To Wake a Dream in Moving Water was composed and recorded during the first few months of 2017. Although Celtic influenced and comprised of a number of re-workings of Irish folk tunes and Breton aires, the album is still in large part new and original Echo Us music that fits right in the Echo Us ‘canon’. “Wake” is a natural progression from “A Priori Memoriae”, which was released to critical acclaim in Europe in 2014.
To Wake a Dream in Moving Water is Echo Us’ ‘Celtic’ album that was planned for a long time but never executed because of the work on the trilogy that came before it. The album title is a typical ‘Echo Us’ play on words which one can find their own meaning.
“It is also both evocative of the Oregon rain, which I am told is not too unlike the rain in Ireland.”(Matthews)

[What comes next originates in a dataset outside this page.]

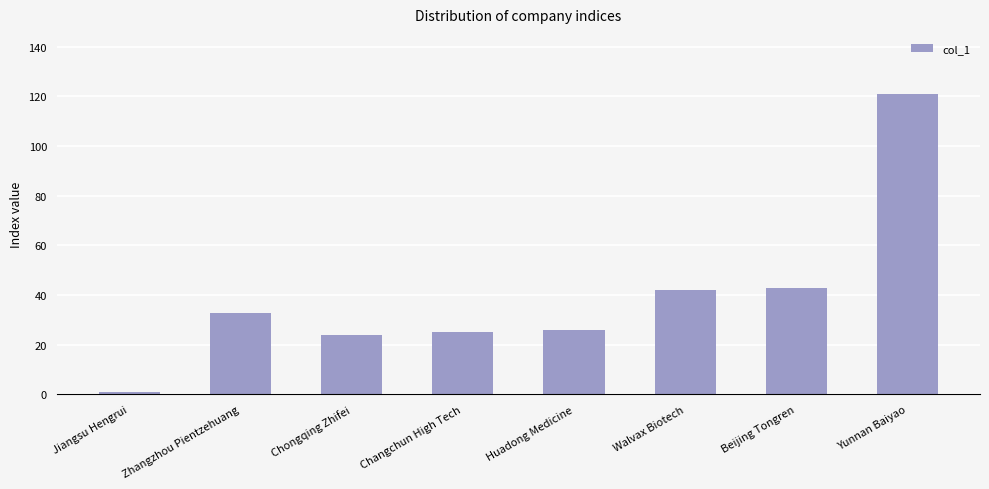

What is the maximum value shown in the chart?

121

To Wake a Dream in Moving Water is also a comment on conception- which was unintentional when the lyric was written. Matthews surprised himself a few months after writing it, realizing that the song was actually about the nitty gritty, biological workings of what happens when a child is conceived. The folk song it derives from musically describes a courting ritual, one that even today we can all relate to in our own way.
“Come With Me Over the Mountain" in acapella was the musical inspiration for the song, and came into my consciousness after the lyrics were written a few months prior. “ (Matthews)
As with all Echo Us recordings, a number of seeming coincidences resulted in connections being drawn where prior there were none. Another experience of similar capacity was found in oboe samples from A Priori Memoriae that echoed the traditional “May Morning Dew’, also reworked for guitar on the new album.